Het was duidelijk dat deze film geen opstap was naar een eerlijk debat. Je begint een debat over over PFAS niet met een filmpje van 3M. Een panel over wapenbezit leid je niet in met een filmpje van de National Rifle Association. Het komt niet als een verrassing dat mensen van plan waren om te reageren op deze film. De Belgische academische – en kunstwereld lanceerden een open brief waarin ze het neokoloniale narratief van de film aan de kaak stelden. Het marginaliseren van stemmen die hun land willen verdedigen doet inderdaad denken aan de manier waarop koloniale machten hun uitbuiting probeerden te rechtvaardigen. Mensen in Barroso (Portugal) en Jadar (Servië) hadden eerder al hun woede geuit over de vertoning van deze film. Samen met verschillende solidariteitsgroepen bereidden ze zich voor om de stem die Jones probeert te marginaliseren een platform te geven tijdens de vertoning. Mensen hebben het recht om nee te zeggen tegen mijnbouw op hun land.
Annulering van het debat
We begrijpen dat DocVille een sereen debat wilde aanmoedigen en daarom besloten heeft om de vertoning van de documentaire te annuleren. De film is zeer polariserend gebleken, de criminalisering van lokale gemeenschappen leidt begrijpelijkerwijs tot verontwaardiging. Hoe dan ook verwerpt CATAPA elke vorm van intimidatie of geweld.

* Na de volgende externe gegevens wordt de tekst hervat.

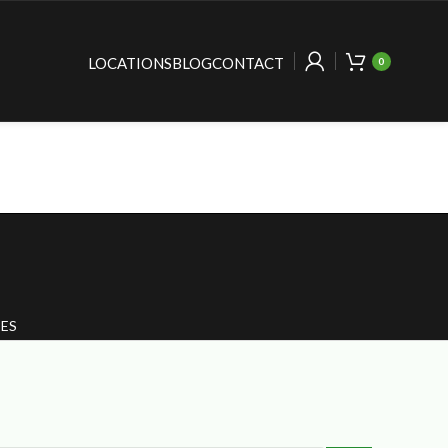
LOCATIONS
BLOG
CONTACT
0
ES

We moeten echter niet voorbijgaan aan de bredere kwestie: gemeenschappen wereldwijd die zich verzetten tegen mijnbouwprojecten krijgen te maken met onderdrukking, geweld, bedreigingen en zelfs moord. Organisaties als Amnesty International hebben deze mensenrechtenschendingen uitgebreid gedocumenteerd. De bedrijven die in deze documentaire worden verdedigd, schenden massaal het recht op vrije meningsuiting van lokale gemeenschappen en proberen hen op alle mogelijke manieren het zwijgen op te leggen. We veroordelen deze tactieken ten zeerste.

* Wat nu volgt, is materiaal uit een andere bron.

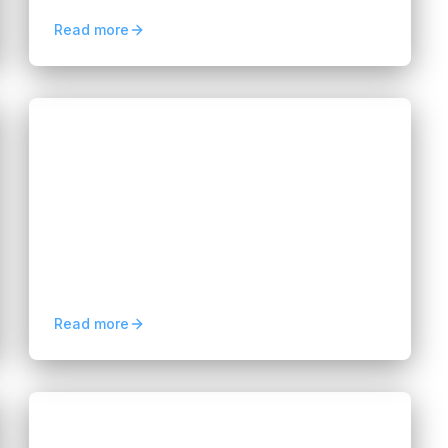
improving modernization outcomes.
Read more
Blogs
AI Development Outsourcing in
Vietnam for Startups
Hannah Huynh
3 months ago
5
min read
AI development outsourcing in Vietnam
helps startups hire dedicated AI engineers,
reduce costs, speed up launches, and
scale AI solutions faster.
Read more
Blogs
Neobank Software Development in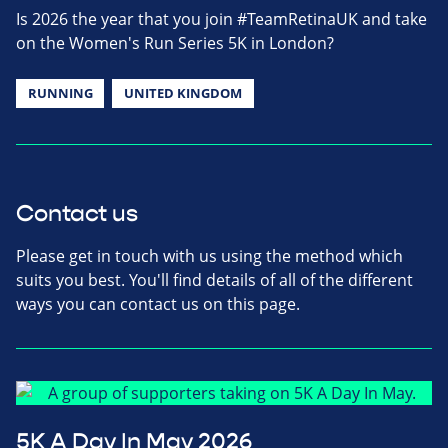
Is 2026 the year that you join #TeamRetinaUK and take
on the Women's Run Series 5K in London?
RUNNING
UNITED KINGDOM
Contact us
Please get in touch with us using the method which
suits you best. You'll find details of all of the different
ways you can contact us on this page.
5K A Day In May 2026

De documentaire – in de voornoemde open brief “documercial” genoemd – behartigt eenzijdig de belangen van Rio Tinto, een bedrijf met een verontrustende staat van dienst op het gebied van mensenrechtenschendingen, ecocide en intern misbruik, waaronder gevallen van seksueel geweld en racisme. Rio Tinto is betrokken bij oorlogsmisdaden, de vernietiging van heilige plaatsen van Australische aboriginals en het dumpen van giftig mijnafval, zoals cyanide. Het is logisch dat een dergelijk eenzijdig beeld van de mijnbouwindustrie op weerstand stuit.

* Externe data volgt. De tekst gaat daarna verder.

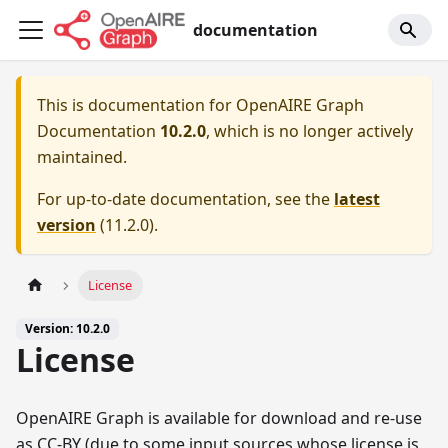
documentation
This is documentation for
OpenAIRE Graph
Documentation
10.2.0
, which is no longer actively
maintained.
For up-to-date documentation, see the
latest
version
(
11.2.0
).
License
Version: 10.2.0
License
OpenAIRE Graph is available for download and re-use
as CC-BY (due to some input sources whose license is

De nauwe banden tussen de mijnindustrie en bepaalde academische instellingen doen bovendien zorgen rijzen over belangenvermenging. Onderzoeksinstellingen, vooral diegene die profiteren van door de EU gefinancierde Horizon-projecten, werken vaak samen met spelers uit de industrie, wat leidt tot een vooringenomen narratief, waarbij alternatieven op mijnbouw niet worden onderzocht. In plaats van ons enkel te richten op meer mijnbouw, zouden we prioriteit moeten geven aan het doen afnemen van materiaalproductie, hogere efficiëntie bij het inzetten van grondstoffen, recycling en stedelijke mijnbouwstrategieën. De bewering dat er “geen alternatief” is voor grootschalige mijnbouw in de EU is niet alleen misleidend, maar ook politiek gemotiveerd..
We roepen iedereen op om te luisteren naar de stem van lokale gemeenschappen, hun recht om mijnbouwprojecten te weigeren te respecteren en een echt open en democratisch debat te stimuleren – een debat dat niet wordt gedicteerd door bedrijfsbelangen, maar door oprechte zorg voor sociale en ecologische rechtvaardigheid.